Meine Meinung: Die einzelnen Abschnitte im Buch sind immer mit einem kleinen Seehund makiert, was ich sehr schön finde.
Herr Wolf umschreibt seine Geschichten so präzise und nah an der Wirklichkeit, dass man wie immer bei seinen Ostfriesenkrimis Lust auf "Meer" bekommt. Auch wenn diese exakten und detailreichen Beschreibungen der Orte längst zu seinem Markenzeichen geworden sind, ist auch die Geschichte diesmal ein auf und ab für den Leser. Man bangt mit den Protagonisten und leidet mit den Charakteren.
Jeder seiner Charaktere hat seinen eigenen Charme und den haben sie während der gesamten Reihe nicht verloren.
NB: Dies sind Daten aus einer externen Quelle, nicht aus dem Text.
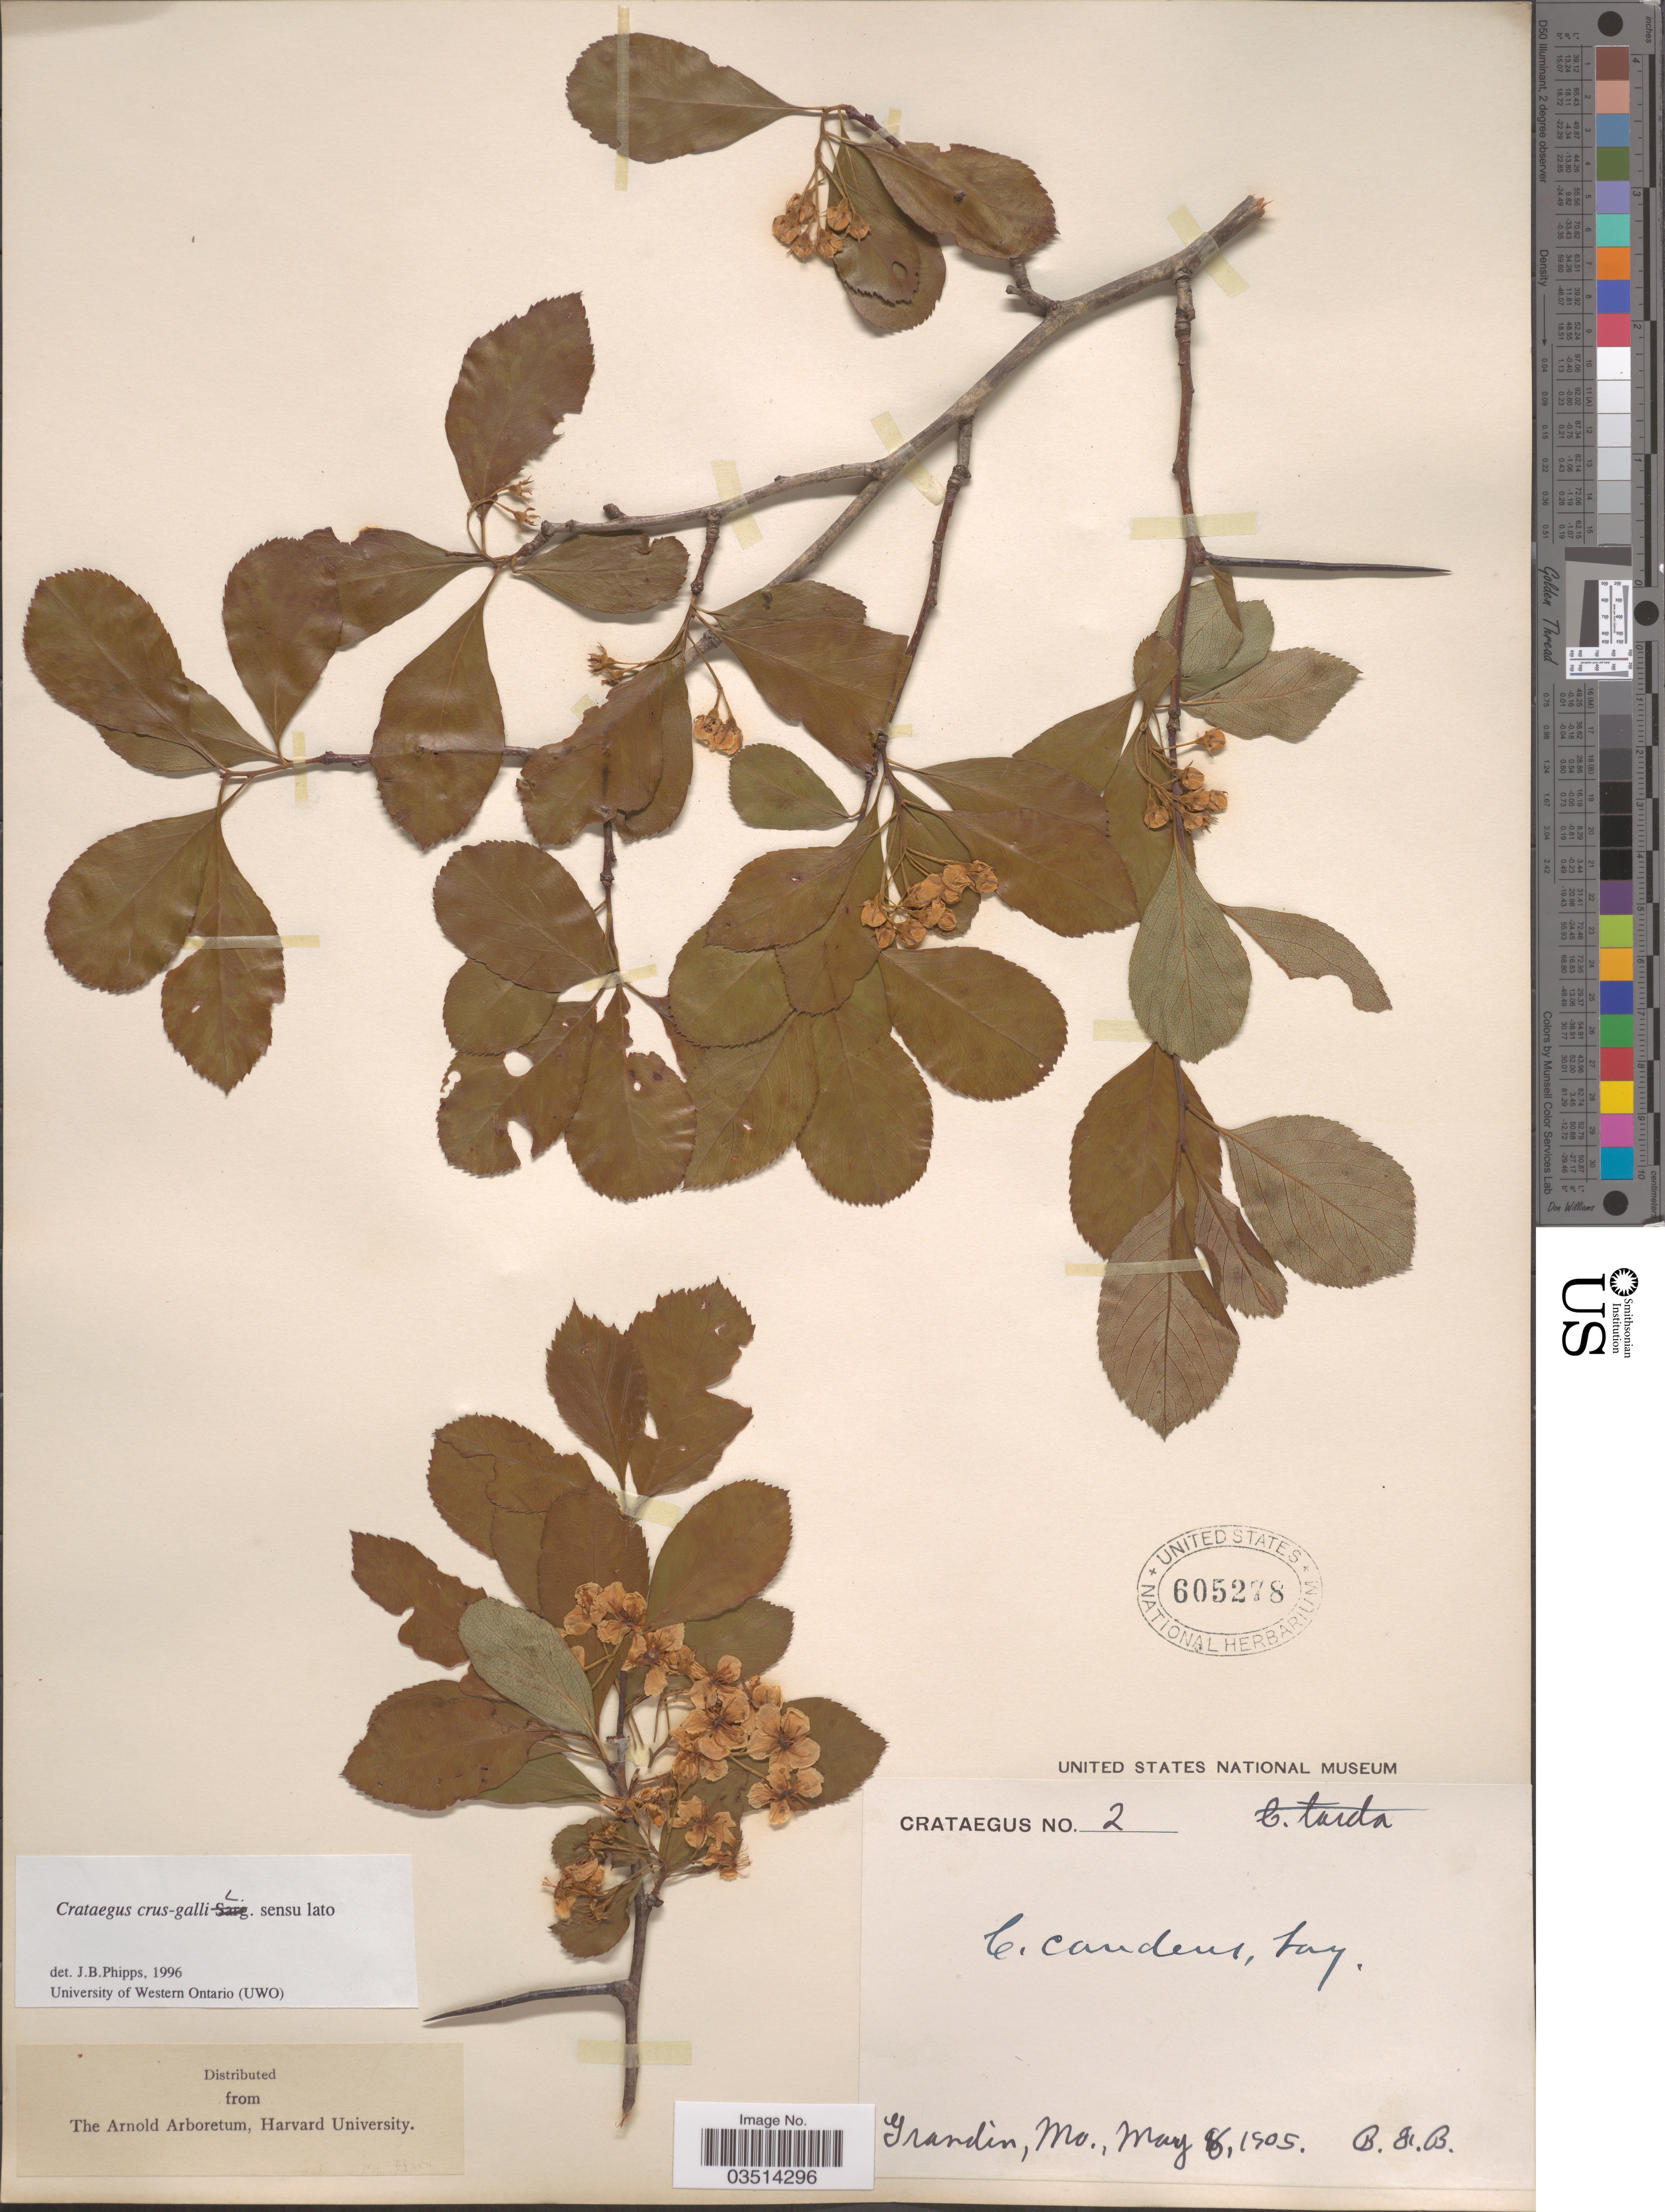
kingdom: Plantae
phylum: Tracheophyta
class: Magnoliopsida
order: Rosales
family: Rosaceae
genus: Crataegus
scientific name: Crataegus crus-galli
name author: L.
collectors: B. F. B.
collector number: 2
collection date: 1905-05-08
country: United States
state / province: Missouri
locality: Grandin.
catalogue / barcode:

Sei es nun Ann Katrin die ein wahrer Workaholic ist und oft auf eigene Faust handeln will, Frank Weller der gutmütig und unterstützend ist oder Rupert der von einem in das nächste Fettnäpfchen tritt aber auch seine guten Seiten hat.
Ich bin ein absoluter Reihenleser. Ich mag es wie sich Figuren weiterentwickeln. In diesem Buch tun die Figuren das sehr deutlich. Die Kriminalpolizei Aurich muss hier einen derben Schlag verdauen aber sie haben kaum Zeit dafür. Da es schon wieder zu einem Fall kommt. Oder hängen die Fälle zusammen ? Viele Personen sind in den Fall verwickelt, was sich zum Schluss hin genial auflöst. Die verschiedenen Handlungsstränge passen so gut zusammen, dass sie den Leser nicht verwirren und das Ende absolut nicht vorhersehbar ist.
Der Leser wird richtig mitgerissen. Und das alles passiert im schönen Ostfriesland. Detailreiche Schilderungen der Umgebung und einen sehr spannender Fall der mich als Leser mitgerissen hat und bis zum Ende überraschen konnte.

Fazit: Absolut spannend bis zur letzten Seite. Morde und Meeresrauschen. Ein Krimi der Spitzenklasse !!